Elliot, like her namesake Anne Elliot, does not fit in with her family. Her father and sister care only about material things: clothing, racetracks and other such trappings. Elliot works hard to try to help the Posts and the Reduced on the family farms and estate, burdened by her family's extravagance. Meanwhile, she is haunted by worries about what has become of the boy she loved as a child, Kai, who left to find fortune at 14.

In Persuasion, Anne Elliot turned down Wentworth's initial proposal because her family deemed him unworthy. In Elliot's case, she let him go of her own volition, not because of any direct social pressure. Still, she has always loved him and they have been friends since a young age, due to their shared birthday. Interspersed with the main part of the novel are letters the two snuck back and forth to one another throughout their childhood. These, while sometimes entertaining, perhaps could have been reduced, or at least put into chronological order. Bouncing around in time really didn't help their impact.
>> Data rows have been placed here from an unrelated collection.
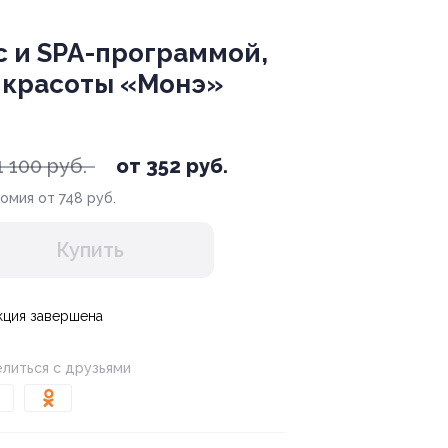
c и SPA-программой,
е красоты «Монэ»
1 100 руб.
от 352 руб.
омия от 748 руб.
Купить
кция завершена
литься с друзьями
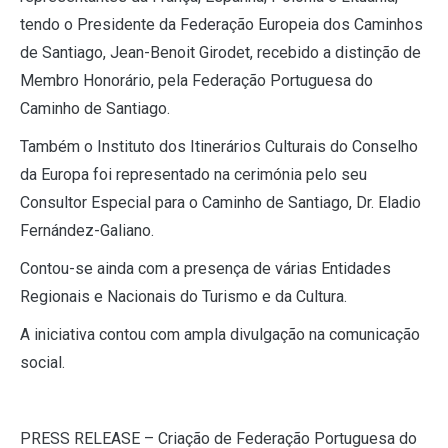
tendo o Presidente da Federação Europeia dos Caminhos
de Santiago, Jean-Benoit Girodet, recebido a distinção de
Membro Honorário, pela Federação Portuguesa do
Caminho de Santiago.
Também o Instituto dos Itinerários Culturais do Conselho
da Europa foi representado na cerimónia pelo seu
Consultor Especial para o Caminho de Santiago, Dr. Eladio
Fernández-Galiano.
Contou-se ainda com a presença de várias Entidades
Regionais e Nacionais do Turismo e da Cultura.
A iniciativa contou com ampla divulgação na comunicação
social.
PRESS RELEASE – Criação de Federação Portuguesa do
My issue with the book, despite its quality, is that I did not connect to Elliot or to Kai. Persuasion, though beautiful, is not my favorite Austen novel. I have trouble forgiving Anne and Wentworth for their behavior to one another, especially Wentworth's stupid and shameless flirting with the stupid neighbor girl. Peterfreund did such a good job with their characters that I feel much the same about Elliot and Kai. While I root for them more than I do for the other characters, I also didn't feel any special warmness towards them.

So there you have it as clearly as I can manage to put it. FDStS is brilliantly done, but it didn't touch my heart, at least not on this reading. I do think it's funny that her unicorn series is much darker than her dystopia. Still, if you're interested in this one, do give it a try.